====== Passage shown ======

But academics and industry leaders warn against cutting all ties with Russian researchers

Higher education experts have backed the government’s decision to cut research ties with Russia, although some have cautioned against freezing all relationships with individual academics.

Scientific ties between the UK and Russia have been frozen as part of a ramping up of pressure on Russia over its invasion of Ukraine more than a month ago.

In a statement on 27 March, science minister George Freeman said the government had decided to “suspend publicly funded research and innovation collaborations” with Russia. At the same time, the government announced a £3 million scholarship scheme for Ukrainian researchers.

The measures include pausing payments for projects “with a Russian dimension” that are delivered with public research funds, and a ban on funding new collaborative projects with Russia.

They are said to be designed to target Putin’s regime rather than individual students and researchers, whom the government said “in many cases may oppose the actions of the Kremlin”.

Many in higher education have supported the government’s decision.

Vivienne Stern, director of vice-chancellors’ body Universities UK International, welcomed the package for Ukrainian researchers and said that many universities have already ended formal ties with Russian institutions.

“We have engaged with the UK government on how to develop the most effective and targeted actions against the Putin regime, and recognise and support the decision to cease funding new collaborative projects with Russia,” she said.

But Stern cautioned that “many Russian students, academics and researchers, at great personal peril, have publicly criticised this invasion and reaffirm our belief that scientific collaboration and research are a vital global endeavour”.

“We would not, therefore, support a blanket suspension of academic links,” she added.

Nick Hillman, director of the Higher Education Policy Institute, said that although they were “not simple issues”, he felt “the government’s approach seems right, in part because we have a duty to support people under unjustified attack, and in part because history suggests that things tend to get even worse if you look the other way”.

“Unless something positive happens quickly, I suspect it will take decades for Russian universities to recover from the after-effects of their government’s indefensible actions,” he added.

Cutting ties

For Simon Marginson, director of the Centre for Global Higher Education, the cutting of ties through publicly funded research was “inevitable” after the Russian rectors’ body signed a statement in support of the war earlier this month.

However, he stressed that many Russian researchers would be “fundamentally opposed to this war”. He said that UK universities should continue to cooperate with their Russian counterparts, “both to maintain normal academic activities and information flow, and to sustain solidarity”, while doing “all that we can for our colleagues in Ukraine”.

“Russia has a large, important higher education system. We must all be deeply concerned about its future, just as we are deeply concerned about the savage violation of normal conditions for education in Ukraine,” he warned.

When the government announced the freeze on Russia collaborations, further and higher education minister Michelle Donelan asked universities to “review any financial or academic research ties with Russia given the horrors the Kremlin is inflicting on the Ukrainian people”.

She also called for honorary degrees awarded to those on the Russian sanctions list to be “quickly revoked”.

Many universities have already been exploring their connections with Russian organisations. A spokesperson for the Russell Group of research-intensive universities said: “We support measures taken by the government to stop funding for research programmes linked to the Russian state and institutional collaborators, without unfairly penalising individual students and academics, many of whom are equally as appalled by the Kremlin’s actions.

“Our universities have reviewed any collaborations or other links they may have had with Russia and are taking appropriate action.”

====== Supplied information ======

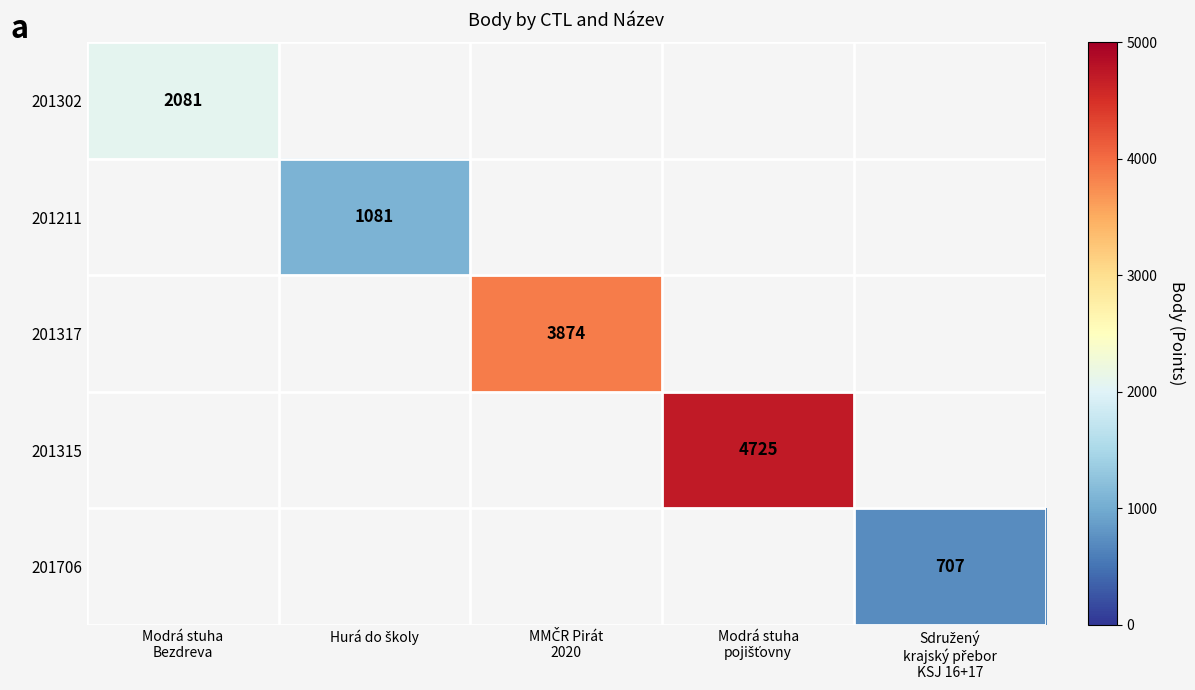

What is the smallest value displayed?

707.0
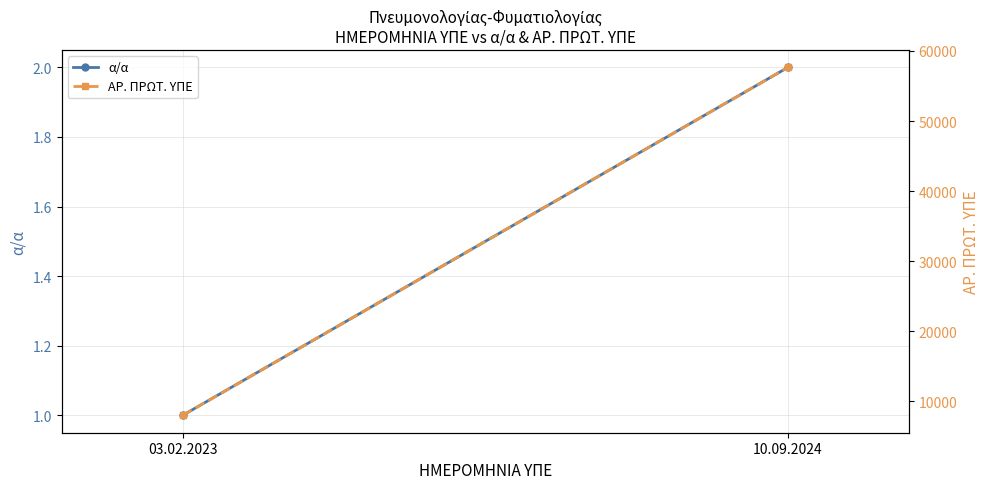

Which has a higher value, 10.09.2024 or 03.02.2023?

10.09.2024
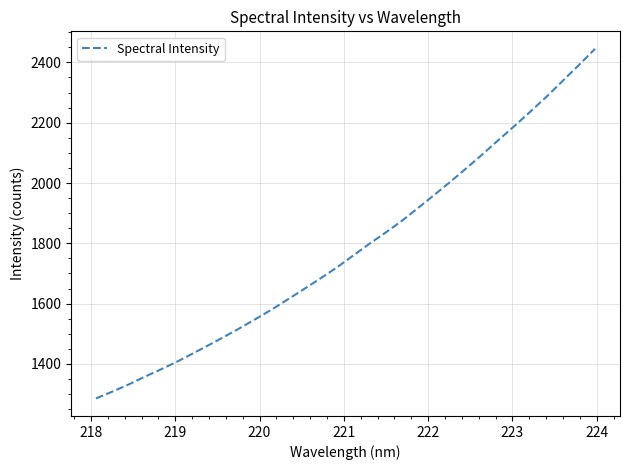

Count the number of data series in this chart.

1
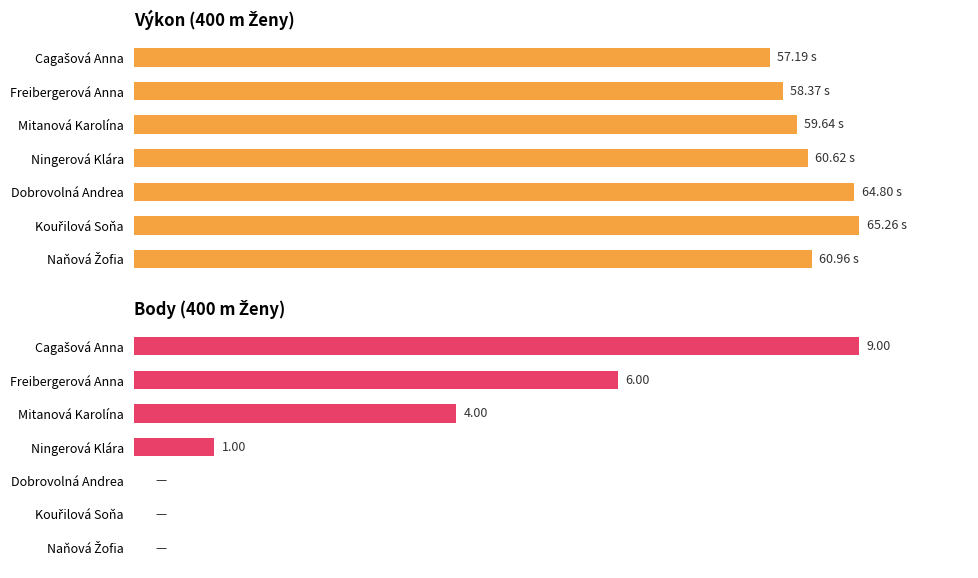

How many bars are there in each group?

2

======

### Exercise objective
Reproduce word for word the part of the article on UK research ties with Russia that begins with "For Simon Marginson, director" and ends with "earlier this month.". The records were taken from a separate source.

### Answer to this problem
For Simon Marginson, director of the Centre for Global Higher Education, the cutting of ties through publicly funded research was “inevitable” after the Russian rectors’ body signed a statement in support of the war earlier this month.